WRITTEN EXERCISE A:
Answer these questions from the passage about the new museum in Cologne:
(i) In what year was the Cologne cathedral begun?
(ii) What feature of the museum's design did people hate?
(iii) What did critics say they needed next to the cathedral instead?
WRITTEN EXERCISE B:
Carry on the passage about the new museum in Cologne from its last sentence.

What makes a successful museum? Ah, good, for once an easy question. A terrific collection, decently housed, makes a successful museum.
Oh wrong, wrong, wrong. How can anybody be so hopelessly out of date? When plans for a new museum were unveiled in Cologne everybody hated them. They hated the idea of plopping a museum devoted mainly to contemporary art down right next door to the Cologne cathedral, a masterpiece of Gothic architecture begun in 1269 and renowned for its soaring, rocket-shaped towers. They hated the museums design with its ranks of shark-tooth skylights.
What an affront. Looks like a factory right here next to our venerable and beruehmt cathedral. What we need here is nice park.

SOURCE DATA:
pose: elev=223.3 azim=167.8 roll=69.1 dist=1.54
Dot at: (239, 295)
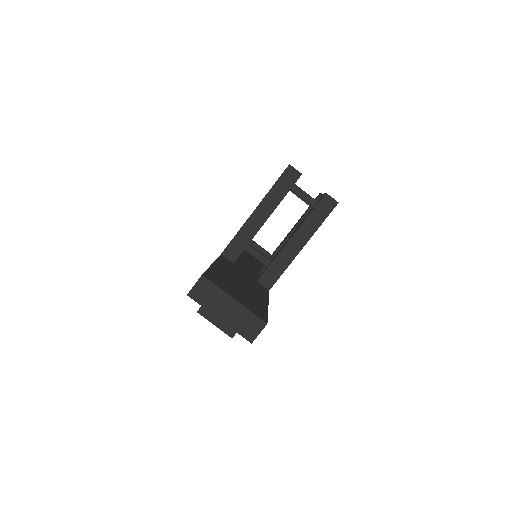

REPLY A:
(i) 1269
(ii) Its ranks of shark-tooth skylights
(iii) A nice park

REPLY B:
Now the museum is finished and since its opening last winter public opinion has about-faced. People love the combined Museum Ludwig and the Wallraf Richartz Museum as well as the philharmonic hall and the cinema housed in the same building designed by Peter Busmann and Godfrid Haberer. That must be because they are wafted to heights of aesthetic delectation by the Old Master art in the Wallraf Richartz collection that contains such delights as Stephan Lochner's sweet "Madonna of the Rose Garden" and such stirring oddities as Arnold Bocklins' "Pirate Attack." It must be because they are proud that the chocolate baron and controversial high-rolling collector Peter Ludwig gave them one of the most highly reputed collections of American Pop art in the known world. It was valued at $45 million when he promised it in 1976 and has easily quadrupled in value in the meantime.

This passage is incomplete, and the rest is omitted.